» **YOUR OBJECTIVE**
How many lines of the material below contain the string "down"? Answer with the number and nothing else.

---- INFORMATION PROVIDED

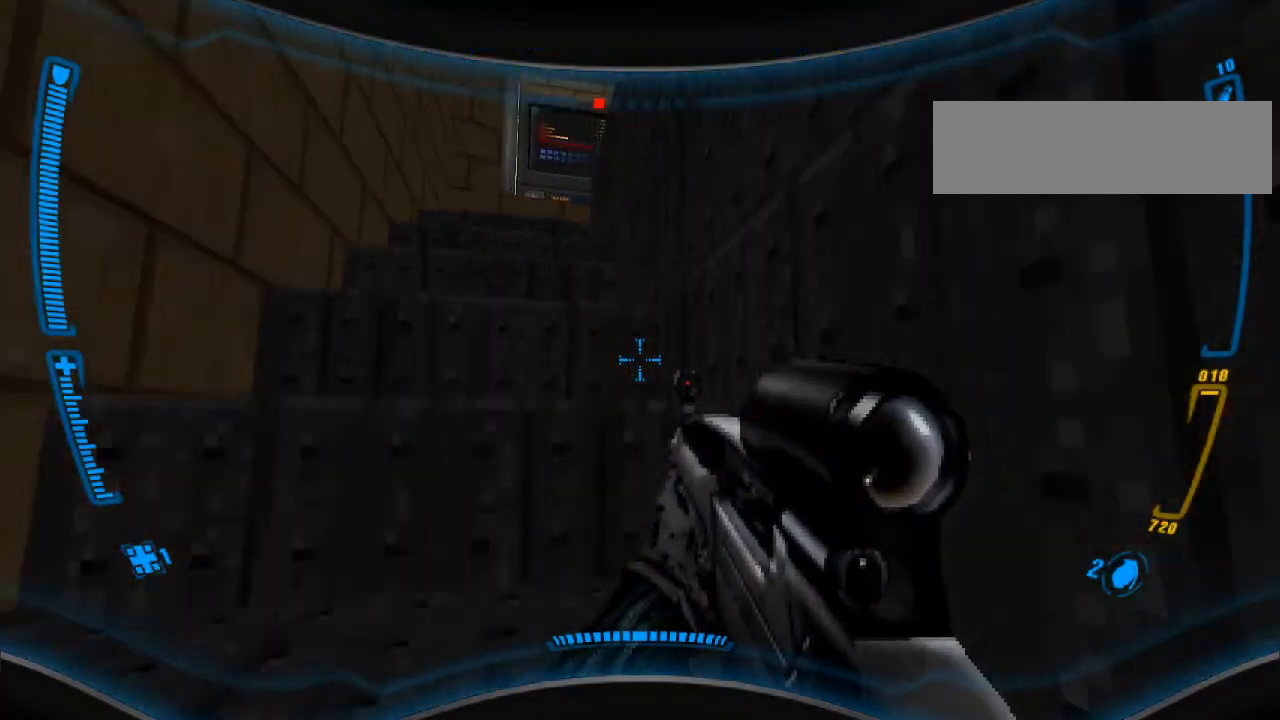
{"keys": [], "mouse": [], "events": [[167, "w", "up"], [200, "a", "up"]]}
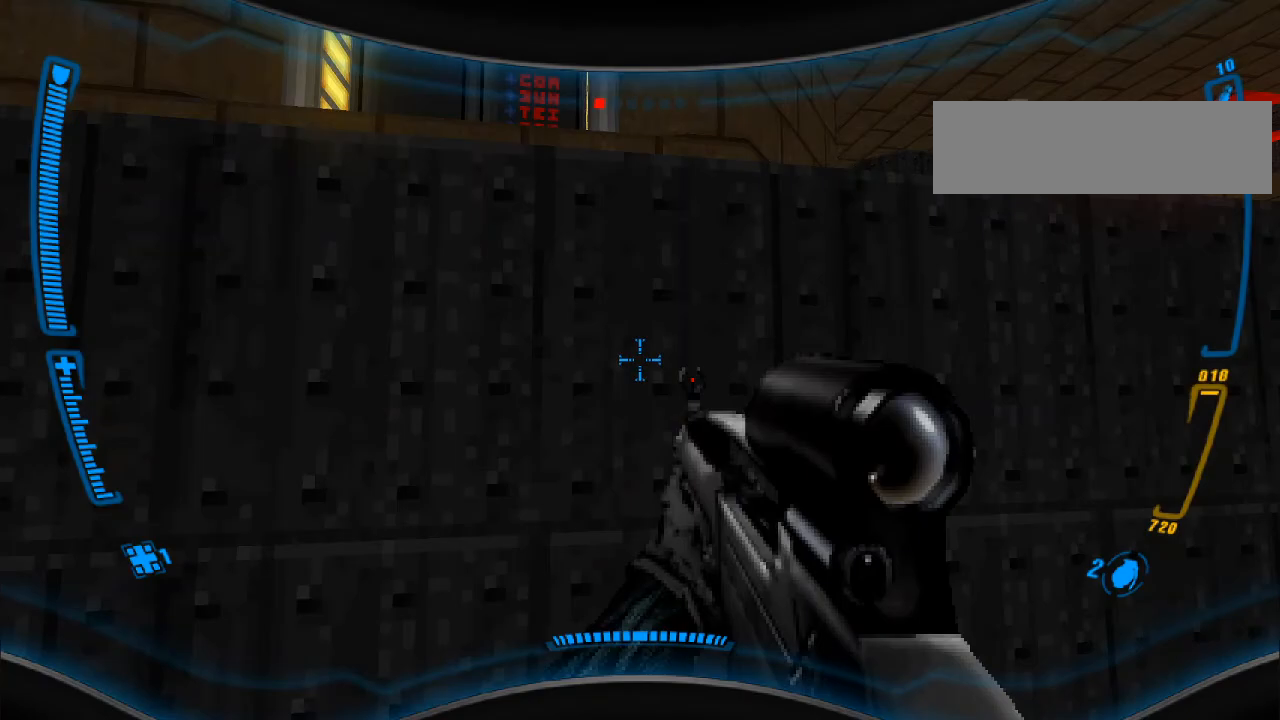
{"keys": [], "mouse": [], "events": [[100, "a", "down"], [233, "a", "up"]]}
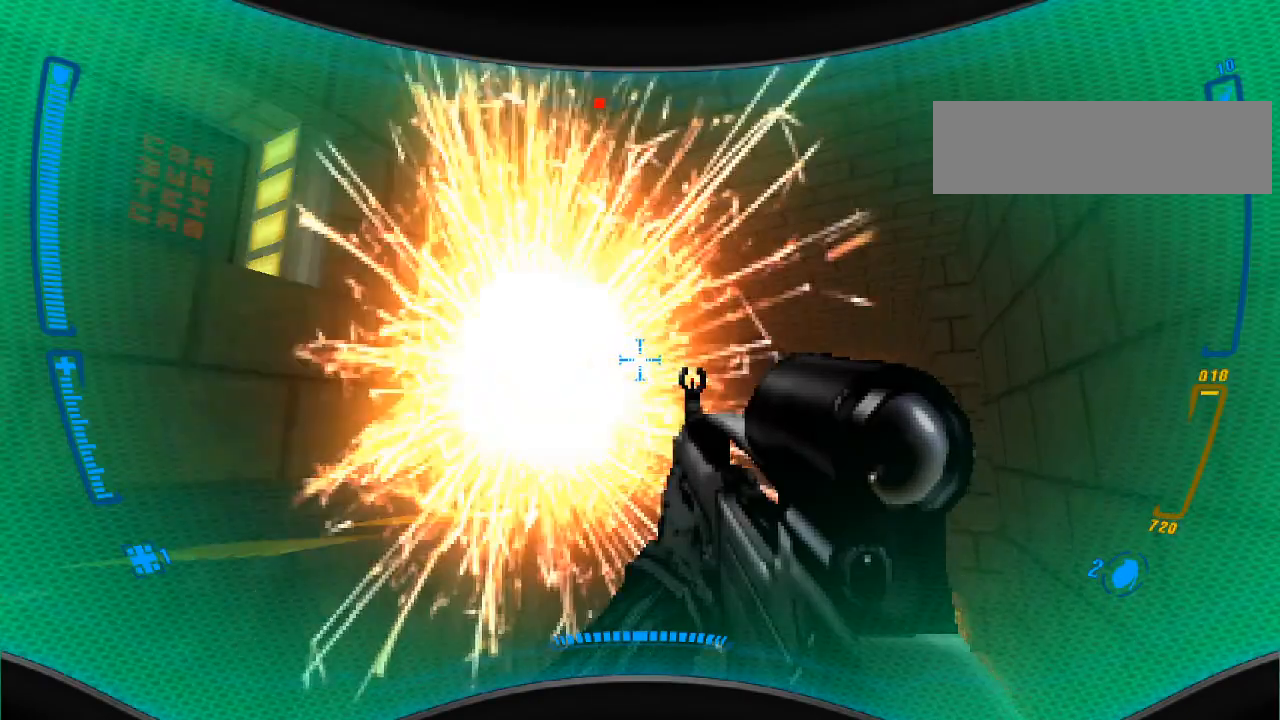
{"keys": [], "mouse": ["left"], "events": [[100, "mouse_left", "down"], [200, "a", "down"], [300, "a", "up"]]}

--------

» **RESPONSE FOR THIS EXERCISE**
2